# How to stop Oscar eating so quick



## Jem91 (Jan 27, 2013)

We feed Oscar raw but he's always ate his food really quick! I try and separate it into bits but he's like a vacuum! ! And because he's so quick he wants more!

What can I do that will slow him down? 

Sent from Petguide.com Free App


----------



## queen princess (Jun 5, 2013)

you can give him a much larger piece so that he has to work at to eat, then remove it when you feel he has had enough. my girl does the same thing. I just watch her eat to make sure she dosnt choke since she is so small (only eats 1oz 2 times a day), and its to hard to get it away from her. she holds on for dear life LOL!!!


----------



## Jem91 (Jan 27, 2013)

I seriously think he would wolf down an even larger piece or he'd bloody run off with it! 
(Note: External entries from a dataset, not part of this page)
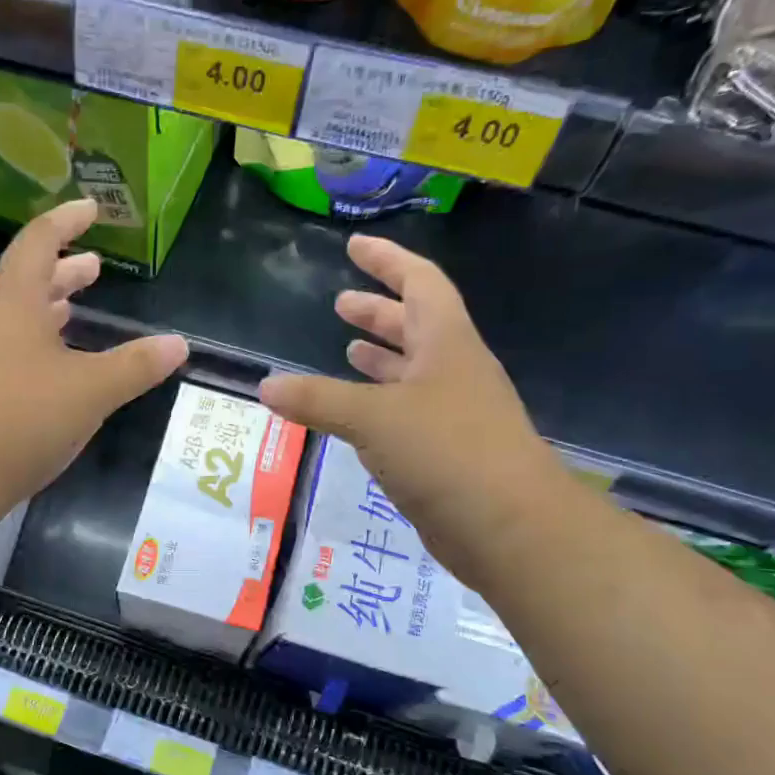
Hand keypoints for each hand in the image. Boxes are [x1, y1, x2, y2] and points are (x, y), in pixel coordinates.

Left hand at [0, 199, 188, 513]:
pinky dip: (33, 347)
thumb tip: (179, 344)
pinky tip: (49, 373)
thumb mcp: (89, 391)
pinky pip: (4, 353)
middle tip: (94, 267)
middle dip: (62, 272)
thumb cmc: (18, 418)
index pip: (40, 243)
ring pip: (14, 320)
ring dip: (46, 311)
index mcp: (13, 302)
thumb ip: (135, 367)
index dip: (67, 222)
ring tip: (74, 310)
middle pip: (25, 282)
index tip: (91, 208)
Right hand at [258, 235, 563, 572]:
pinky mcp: (448, 453)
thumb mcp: (372, 418)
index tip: (355, 246)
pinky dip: (380, 405)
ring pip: (413, 372)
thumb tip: (265, 387)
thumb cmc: (445, 452)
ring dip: (381, 358)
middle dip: (379, 313)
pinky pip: (408, 414)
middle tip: (340, 304)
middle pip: (416, 326)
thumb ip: (316, 400)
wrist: (510, 528)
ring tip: (346, 351)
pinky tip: (356, 417)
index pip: (420, 283)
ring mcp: (455, 414)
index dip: (388, 260)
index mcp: (446, 344)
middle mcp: (454, 371)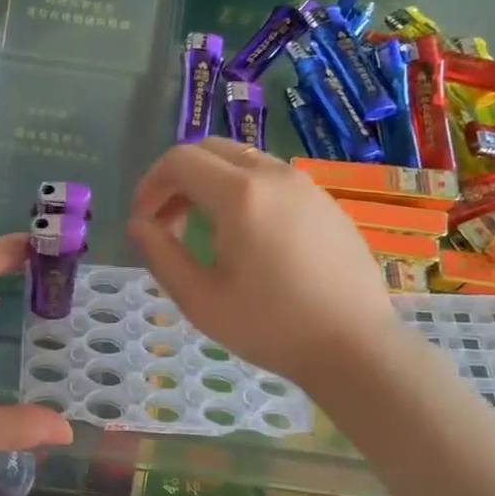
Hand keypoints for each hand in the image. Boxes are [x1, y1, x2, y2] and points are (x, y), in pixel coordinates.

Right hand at [127, 139, 399, 387]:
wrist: (354, 346)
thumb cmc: (270, 326)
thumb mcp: (199, 299)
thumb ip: (160, 253)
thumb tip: (139, 223)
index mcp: (239, 194)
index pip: (179, 160)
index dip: (150, 184)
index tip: (143, 220)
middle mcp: (273, 174)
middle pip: (210, 149)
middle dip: (178, 178)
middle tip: (167, 221)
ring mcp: (305, 184)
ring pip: (242, 160)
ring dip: (210, 182)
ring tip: (203, 229)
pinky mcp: (324, 200)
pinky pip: (271, 177)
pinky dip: (243, 190)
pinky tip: (246, 236)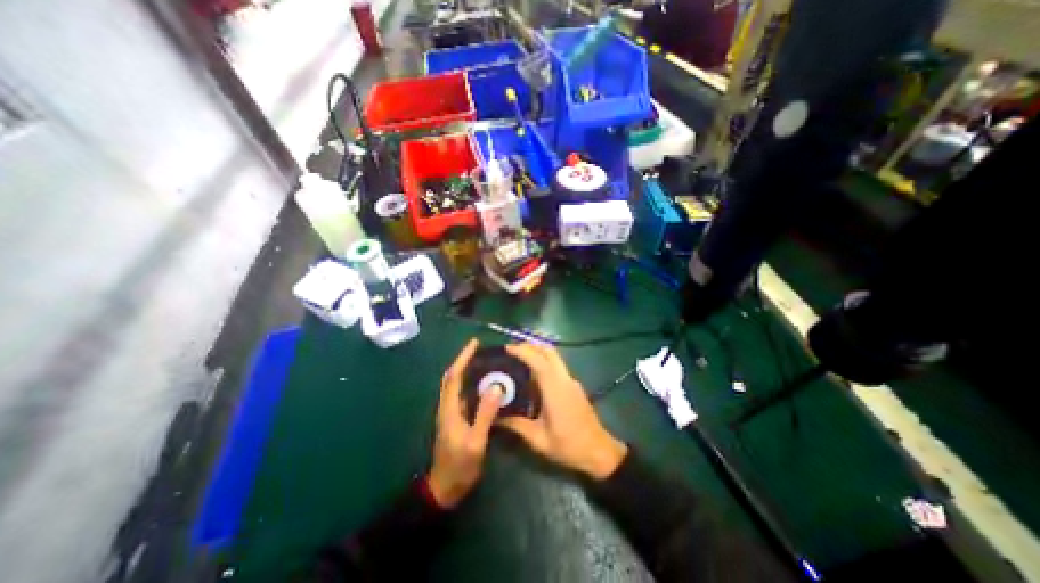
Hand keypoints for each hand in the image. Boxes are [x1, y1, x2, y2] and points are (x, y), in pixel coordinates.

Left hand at [424, 338, 501, 508]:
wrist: (444, 489)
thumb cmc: (459, 466)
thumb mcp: (475, 441)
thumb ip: (485, 414)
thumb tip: (496, 387)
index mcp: (449, 409)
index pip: (454, 376)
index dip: (463, 358)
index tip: (474, 343)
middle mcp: (447, 406)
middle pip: (452, 377)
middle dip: (464, 361)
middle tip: (481, 350)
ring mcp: (450, 413)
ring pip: (456, 385)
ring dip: (466, 371)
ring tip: (485, 362)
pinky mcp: (455, 419)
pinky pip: (462, 395)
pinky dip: (470, 384)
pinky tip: (484, 385)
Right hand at [495, 344, 624, 479]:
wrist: (598, 451)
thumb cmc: (568, 446)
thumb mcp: (538, 440)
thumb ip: (516, 425)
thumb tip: (495, 417)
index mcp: (555, 389)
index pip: (539, 361)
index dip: (523, 351)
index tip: (507, 348)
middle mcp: (564, 379)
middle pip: (549, 352)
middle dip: (530, 346)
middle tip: (512, 351)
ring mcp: (571, 381)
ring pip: (554, 357)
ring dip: (537, 352)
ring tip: (519, 360)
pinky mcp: (574, 386)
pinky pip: (557, 367)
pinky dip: (544, 362)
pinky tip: (532, 375)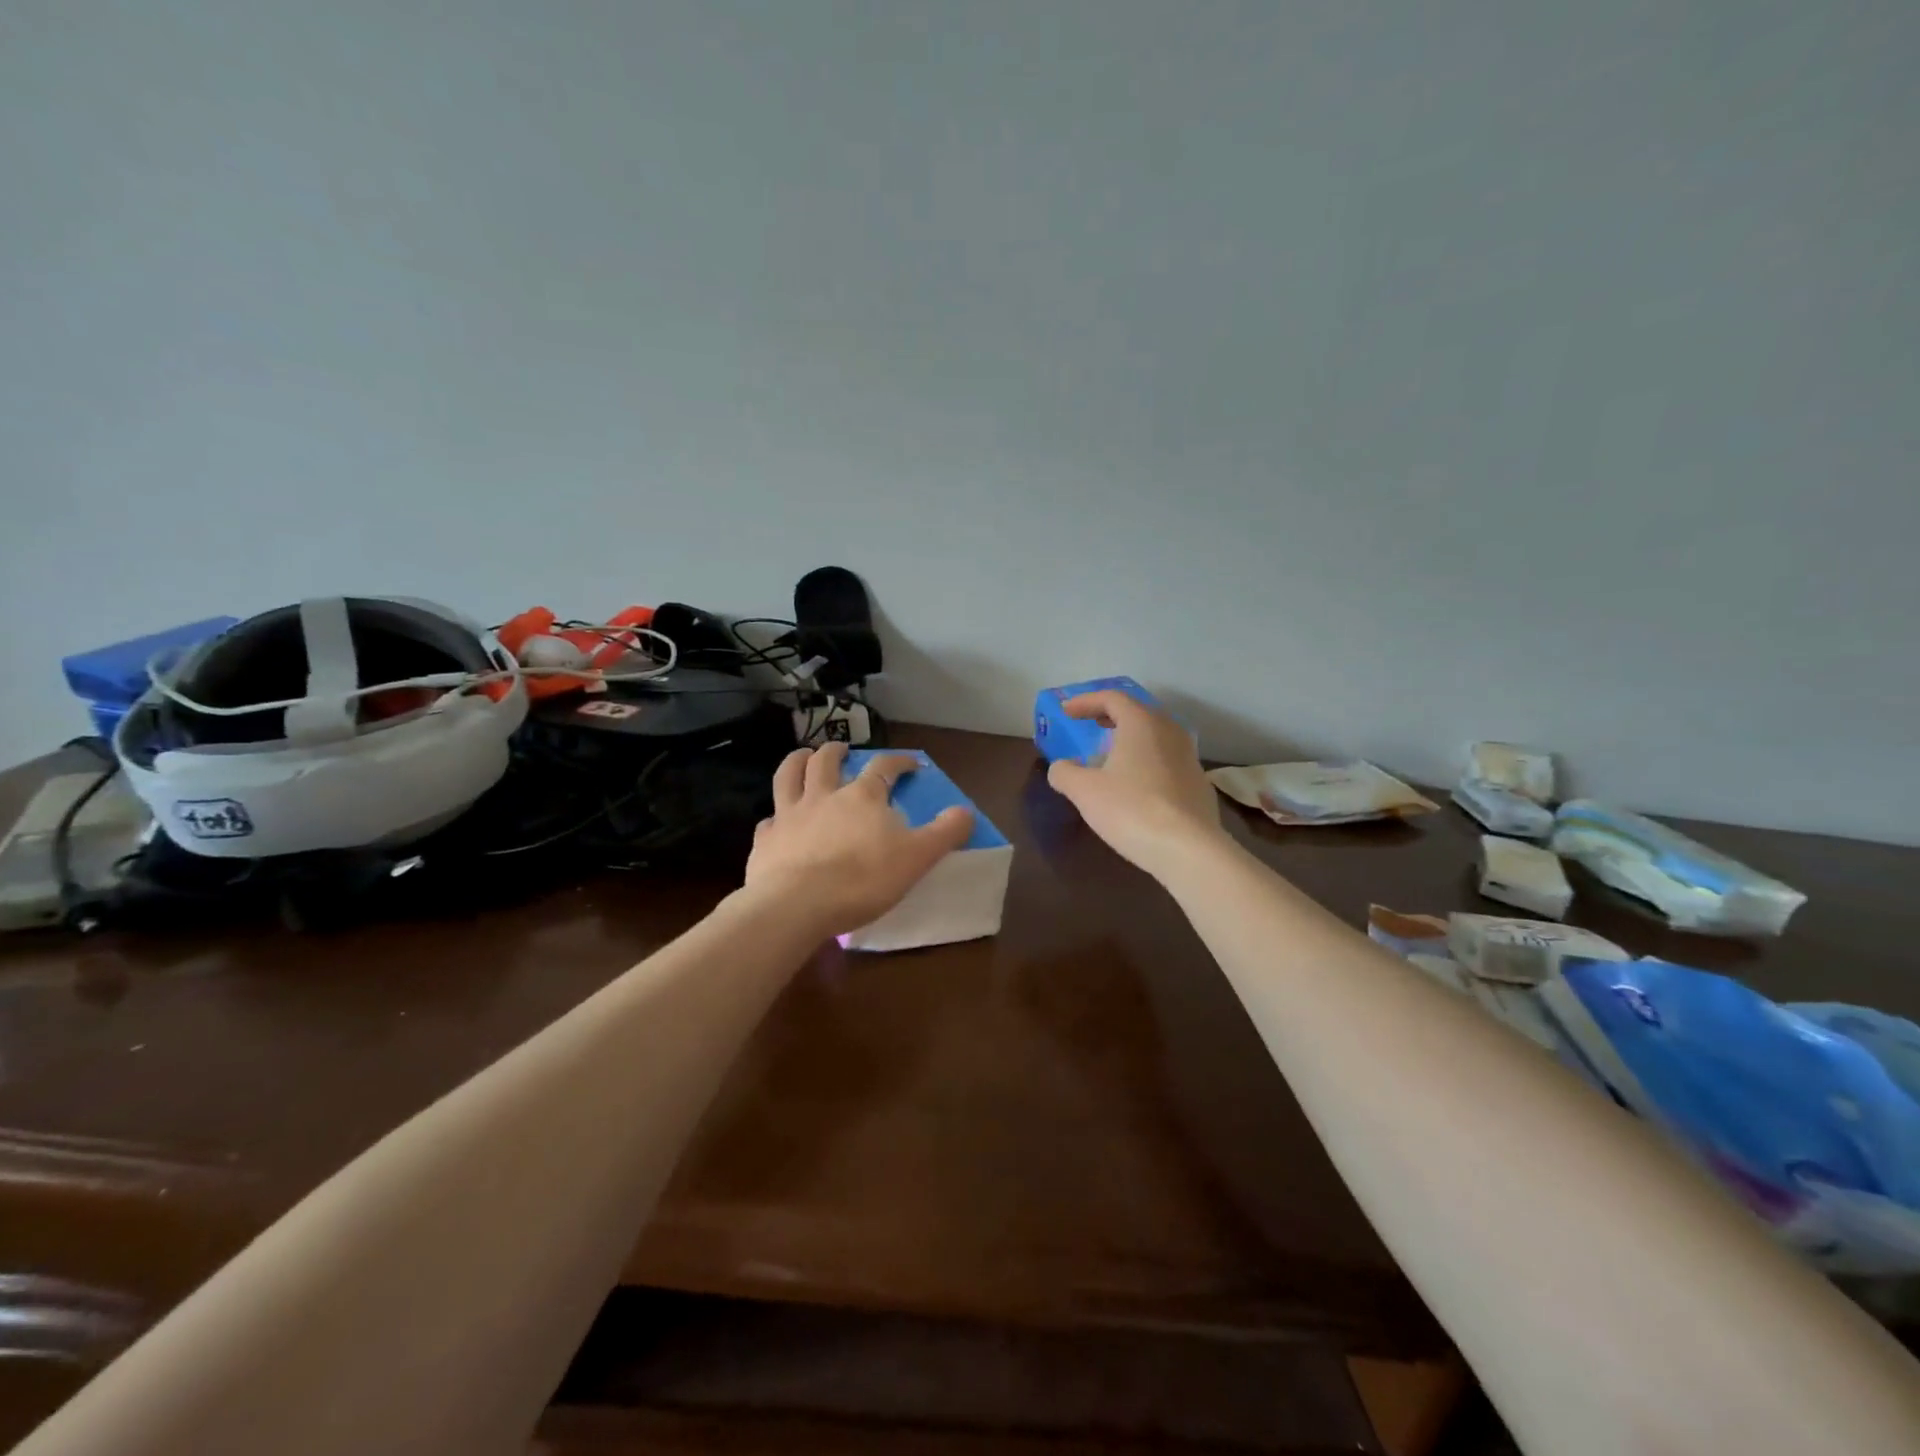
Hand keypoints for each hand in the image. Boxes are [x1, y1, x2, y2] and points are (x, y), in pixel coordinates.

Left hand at [743, 742, 975, 936]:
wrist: (796, 905)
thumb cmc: (862, 880)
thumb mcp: (917, 858)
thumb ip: (945, 833)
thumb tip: (966, 811)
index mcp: (862, 797)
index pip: (884, 767)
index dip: (899, 762)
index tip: (911, 764)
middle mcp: (823, 796)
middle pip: (827, 761)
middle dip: (837, 751)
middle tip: (842, 749)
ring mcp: (790, 816)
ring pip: (789, 776)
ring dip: (796, 761)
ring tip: (802, 756)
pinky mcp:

Sent from Petguide.com Free App


----------



## queen princess (Jun 5, 2013)

can you put him in the bathroom so he can't run off with it?


----------



## Jem91 (Jan 27, 2013)

I could but hes got a bit of food aggression. He will really growl if I try and take meat off him

Sent from Petguide.com Free App


----------



## Wicked Pixie (Oct 14, 2011)

Meat is very high value to a dog. You have to train him to give up his prize, start with non food items, so swap a toy for preferred one or a chew, and praise him when he gives something up. Always replace it with something better, that is his motivation.
Eating quickly is normal for dogs though. as long as he isn't bringing the food back up i wouldn't be unduly worried.


----------